Jan Wrede ist als Sonderner nicht nur am Wasser, sondern auch mit dem Wasser aufgewachsen. Vom Heck bis zum Bug ist ihm jeder Zentimeter der Passagierschiffe vertraut. Nicole Keseberg und deren Vater Wolfgang kennt er gefühlt seit einer Ewigkeit, verbringt schon als Kind unzählige Stunden an Deck. Sitzt neben seinem Vater Michael in der Kabine, dem „Steuermann“ der ersten Stunde bei der Personenschifffahrt Biggesee. Als Jugendlicher übernimmt er kleine Jobs an Bord – Aufräumen, Klappe schließen oder Schiff sicher am Liegeplatz vertauen.„Übernimm du doch mal das Steuer“ – an die Worte seines Vaters kann sich Jan Wrede noch ganz genau erinnern. „Da wusste ich, ich möchte auch Schiffsführer werden.“ Neben Schulzeit und Ausbildung zum Elektroniker für Betriebstechnik bei der „Bigge Energie“ studiert der 20-Jährige Lehrbücher, lernt Segeln, Navigieren, Verkehrs- und Ausweichregeln, Verhaltenspflichten, Signale, befasst sich mit Wetterkunde und vielem mehr, legt Nachweise über ausreichendes Seh-, Hör- und Farbunterscheidungsvermögen vor. Das Bestehen des „Sportbootführerscheins binnen“ beim Yacht-Club Lister gibt ihm letztlich das nötige Rüstzeug, um Schiffsführer zu werden. „Darauf konnten wir gut aufbauen“, so Nicole Keseberg, die Jan Wrede gemeinsam mit Wolfgang Keseberg und Schiffsführer Bernd Stumpf auf die praktische Prüfung vorbereitete.

Wartung, Umbau und Reparaturarbeiten

Nicht nur im Steuerhaus muss Jan Wrede alles im Griff haben, die nautischen Instrumente wie seine Westentasche kennen. Basiswissen der Schiffsmotoren ist ebenfalls erforderlich. „Eigene Techniker haben wir nicht an Bord“, erklärt Bernd Stumpf. „Das sind bei uns die Schiffsführer, sie übernehmen Wartung, Umbau und Reparaturarbeiten.“ „Ich bin mittlerweile ausgelernter Elektroniker, das ist kein Problem für mich“, unterstreicht der 20-Jährige. Gleiches gilt für die Arbeitszeiten auf den Schiffen der „Weißen Flotte“. Vornehmlich an Wochenenden wird Jan Wrede am Steuerrad stehen, denn im Hauptberuf bleibt er Elektroniker bei der „Bigge Energie“. Eine Freundin könnte sich daran stören. Doch die hat der 20-Jährige derzeit nicht. „Und wenn er eine hätte, würde ich sie gleich mit anheuern“, lacht Nicole Keseberg. Neben Jan Wrede gibt es mit Rüdiger Siebers einen weiteren „Neuling“ an Deck.

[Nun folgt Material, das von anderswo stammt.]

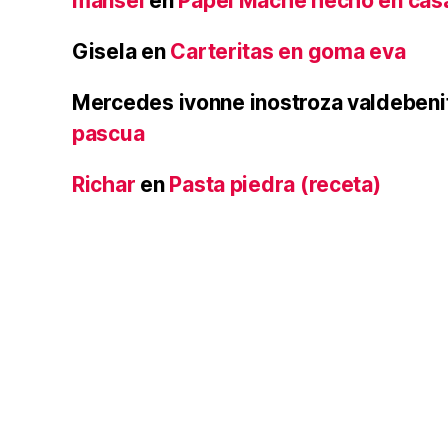
mansel
en
Papel Maché hecho en cas
Gisela
en
Carteritas en goma eva
Mercedes ivonne inostroza valdebeni
pascua
Richar
en
Pasta piedra (receta)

Der 40-jährige aus Lennestadt ist ebenfalls „frischer“ Schiffsführer, den Nicole Keseberg über die DLRG kennengelernt hat. „Da haben wir gleich einen Lebensretter mit an Bord.“ Wrede als auch Siebers seien mit dem Wasser vertraut. Der See müsse immer fest im Blick gehalten werden, das Gespür für Gefahren vorhanden sein. Erst kürzlich habe ein Schiffsführer einen Schwimmer alleine mitten im Biggesee entdeckt. Umgehend sei die DLRG informiert worden. „Das erlebe ich immer wieder“, so Nicole Keseberg. Nicht wenige überschätzten sich. „Einige schwimmen alleine durch den See.“ Das sei extrem risikoreich. Schon ein Krampf könne das Schwimmvergnügen unheilvoll enden lassen. „Ich kann nur jedem empfehlen, einen Auftriebskörper beim Durchqueren des Biggesees bei sich zu tragen.“

"Habe mir meinen Traum erfüllt"

Für derlei Situationen ist Jan Wrede gewappnet, denn Schiffsführer zu sein, bedeutet eben nicht nur, Passagiere sicher wieder an Land zu bringen. Auch „das Leben“ auf dem Gewässer muss stets beobachtet werden. Aufgaben, auf die sich der junge Sonderner freut. „Ich habe mir meinen Traum erfüllt.“ Am 18. Oktober feiert Jan Wrede seinen Geburtstag. Das schönste Geschenk ist da sicher die Erlaubnis zum Steuern der Motorschiffe „Westfalen“ oder „Bigge“. Und da die Personenschifffahrt ihre Saison bis zum 6. Dezember verlängert, kann der jüngste „Kapitän“ des Biggesees seinen Traum noch einige Wochen ausleben – dann macht Jan Wrede „klar Schiff“ und schickt die „Weiße Flotte“ mit seinen Kollegen in den wohlverdienten Winterschlaf.